Parenting interventions can prevent adverse outcomes

OUR RESEARCH HIGHLIGHTS HOW THE RELATIONSHIP BETWEEN PARENTAL CONFIDENCE AND COMPETENCE CAN POSITIVELY IMPACT CHILD DEVELOPMENT

Evaluation

We are committed to research into the effectiveness of our three programmes. We work with Clinical Psychologists and research experts to ensure rigorous evaluation and continuous measurement of our impact.

Parental confidence and wellbeing

At Kids Matter, we are keen to ensure that mums, dads and carers finish our programme more confident in their parenting and are able to improve their own wellbeing, as we know both of these factors are key to bringing about change in family functioning, parent-child relationships and consequently child behaviour.

We measure our impact both qualitatively (through stories and quotes from mums, dads and carers) and quantitatively, through two standardised measures: TOPSE and WEMWBS.

TOPSE

We use the TOPSE (Tool of Parental Self Efficacy, Bloomfield and Kendall (2007)) to measure parental self-efficacy. The graph shows that mums, dads and carers who attend a Kids Matter group improve across all eight aspects of parental self-efficacy.

Parents rate themselves already fairly high on the scale, which could be due to a variety of reasons, and yet improvement is still made and maintained.
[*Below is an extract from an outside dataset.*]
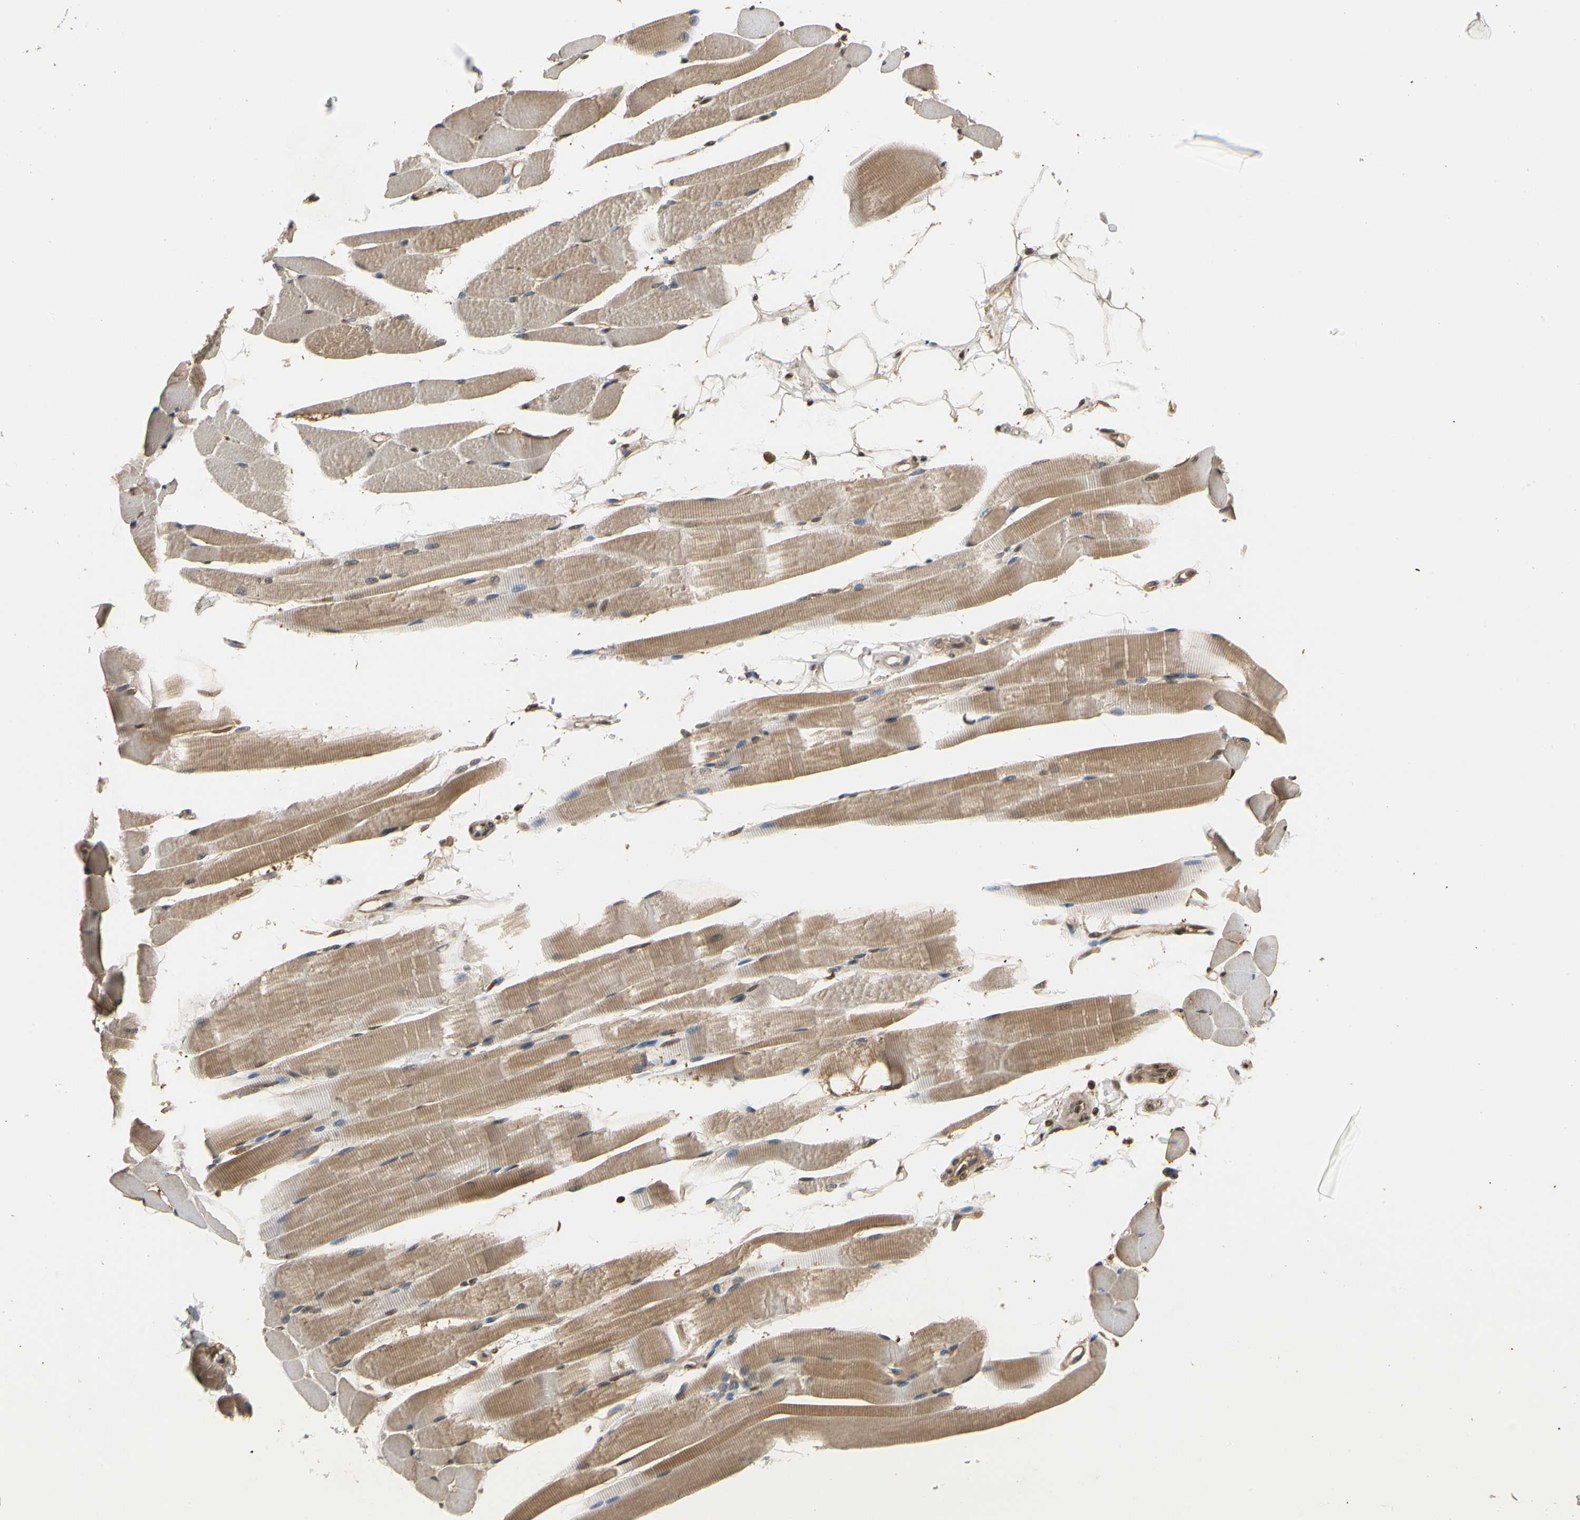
{"staining": {"intensity": "moderate", "quantity": ">75%", "location": "cytoplasmic/membranous"}, "tissue": "skeletal muscle", "cell_type": "Myocytes", "image_type": "normal", "snomed": [{"axis": "morphology", "description": "Normal tissue, NOS"}, {"axis": "topography", "description": "Skeletal muscle"}, {"axis": "topography", "description": "Peripheral nerve tissue"}], "caption": "Skeletal muscle stained with DAB (3,3'-diaminobenzidine) IHC displays medium levels of moderate cytoplasmic/membranous positivity in about >75% of myocytes.", "gene": "SOD1", "patient": {"sex": "female", "age": 84}}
The biggest impact is in the areas of ‘discipline and boundaries’, ‘pressures of parenting’ and ‘control’. Finding this level of improvement in mums, dads and carers three months after the intervention shows the long-term impact the programme has for the families we work with.

WEMWBS

We use the WEMWBS to measure parental wellbeing. The graph shows that the wellbeing of mums, dads and carers goes from below the national average to above the national average after attending our six-week programme. Importantly, this improved wellbeing stays that way three months later.

My Parenting Journey

My Parenting Journey is an internal Kids Matter questionnaire to assess parental satisfaction with the programme, completed in the final week (Session 6). The items on this questionnaire can be split into four categories:

Yes/no statements

“I found coming to the group has helped me”
99.53% agreed

“I would recommend going to a Kids Matter group to a friend”
98.6% agreed

0-10 scale measuring

“I feel my hopes for doing this programme have been met”
Mean score: 9.10 (SD:1.27) (min: 4, max: 10)

List of positive outcomes about the programme

Participants check the ones which apply to them (14 possible items)
Min agreement: 20.35%; Max agreement: 61.95%

List of negative outcomes about the programme

Participants check the ones which apply to them (2 items)
4.42% of participants had checked each negative statement.